Idaho & me

11 09 2010

This was supposed to be an entry about Idaho but I’m not sure I have enough stuff to write about Idaho – most of the time we spent in Idaho was at about 82 miles per hour, heading east on Interstate 84 and behind schedule. This was my first ever visit to Idaho… From far away, I was always fascinated by Boise, but don’t ask me why. I just thought that was a cool name for a place. Boise, Idaho. It sounds so…happy.

According to Wikipedia, the state itself  “was possibly named as the result of a hoax – the so-called ‘Idahoax‘ ” . (Hee hee…)

So, despite my fascination with the name, unfortunately we didn’t get to see very much of Boise except for the strip malls along the highway. But we did notice that the residents (called “Idahoans”) seem quite proud of their state, way up there in the northwestern corner of the country, even if there isn’t really much in it other than all forms of agriculture and some pretty spectacular scenery. A popular road sign declares, “Idaho is too great to litter.”   (“Too great“?)

One of many, many farms.

Another one of the state’s features is the 85 75 mile per hour (120 km/h) speed limit – crossing over from 55-mph Oregon it’s like a big breath of fresh air. It makes you almost feel like you are actually getting somewhere – if the distances between the places were not so… so… unbelievably huge.

In the nine or so hours that we spent on southern Idaho’s highways and byways, crossing from west to east, we saw a lot of roadkill – much skunk, some birds, and a bunch of unidentifiable carnage in various states of decay. Many more bugs than usual, it seemed, found their final resting place as splatter on our windshield. (Hmm… Maybe wildlife don’t appreciate that 85 75 mph speed limit after all.)

And did you know that this is also “Onion Country, USA”? I did not! A big sign along the road told us so, and the sweet smell of young onions accompanied us for couple of hours. And here I thought all these years that all Idaho had to offer was potatoes for McDonald’s French Fries. But now I find out that not only is Idaho potato central, it also provides us with significant amount of the world’s onion rings too. Yum.

Guess I should have read this first.

Idaho has given the world other impressive stuff too – two things that interest me in particular: billboards along the Interstate advertise “From Wolf to Woof – the Story of Dogs” at the Museum of Idaho, and of course how can we forget Rigby, Idaho, the birthplace of the television. There are even a couple of notable Idahoans who have definitely left their mark on history, including Ernest Hemmingway and Sarah Palin.

So wow. I am truly on a voyage of discovery here. There really is a lot to be thankful to Idaho for.

It’s simply, well, great!

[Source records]
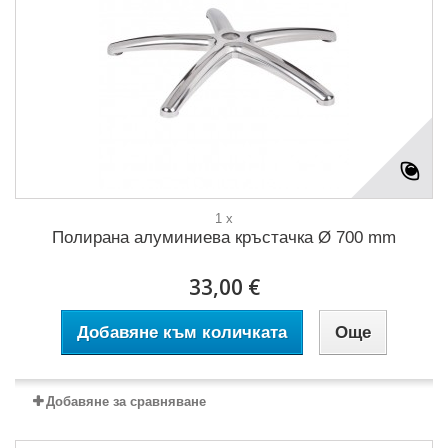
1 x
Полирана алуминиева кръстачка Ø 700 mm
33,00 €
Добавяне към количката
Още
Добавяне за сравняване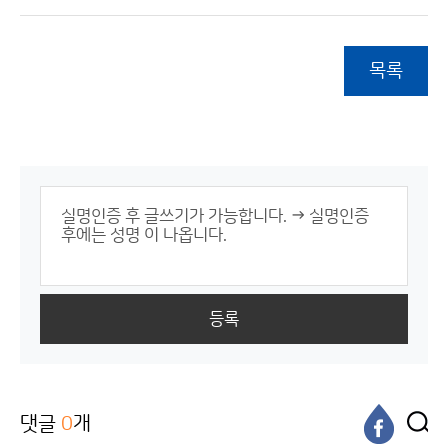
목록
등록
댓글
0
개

==

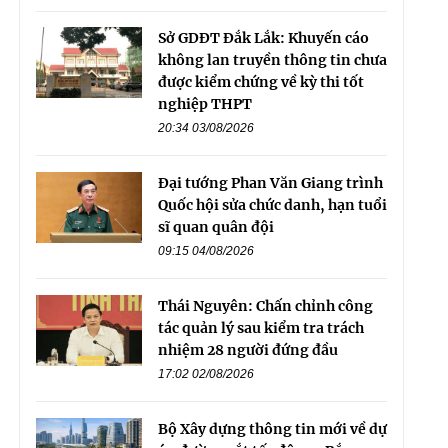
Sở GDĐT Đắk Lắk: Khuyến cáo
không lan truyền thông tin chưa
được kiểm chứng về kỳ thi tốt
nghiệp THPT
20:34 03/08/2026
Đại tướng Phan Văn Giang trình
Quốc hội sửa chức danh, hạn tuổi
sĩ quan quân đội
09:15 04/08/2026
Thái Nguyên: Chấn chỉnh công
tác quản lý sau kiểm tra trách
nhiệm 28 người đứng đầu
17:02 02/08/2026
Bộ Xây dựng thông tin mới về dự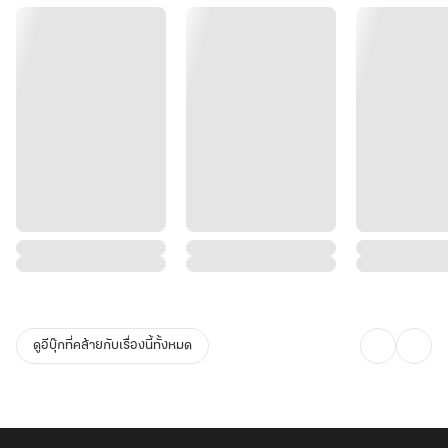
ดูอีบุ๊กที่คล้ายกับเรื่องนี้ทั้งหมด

§ **Problem set**
[A] From the post about Idaho, list every phrase it quotes from a road sign or billboard.
[B] Please return the passage of the Idaho post starting at "And did you" and ending at "read this first.", copied word for word.

§ **Answer section**
[A]
- "Idaho is too great to litter."
- "Onion Country, USA"
- "From Wolf to Woof – the Story of Dogs"

[B]
And did you know that this is also “Onion Country, USA”? I did not! A big sign along the road told us so, and the sweet smell of young onions accompanied us for couple of hours. And here I thought all these years that all Idaho had to offer was potatoes for McDonald’s French Fries. But now I find out that not only is Idaho potato central, it also provides us with significant amount of the world’s onion rings too. Yum.

Guess I should have read this first.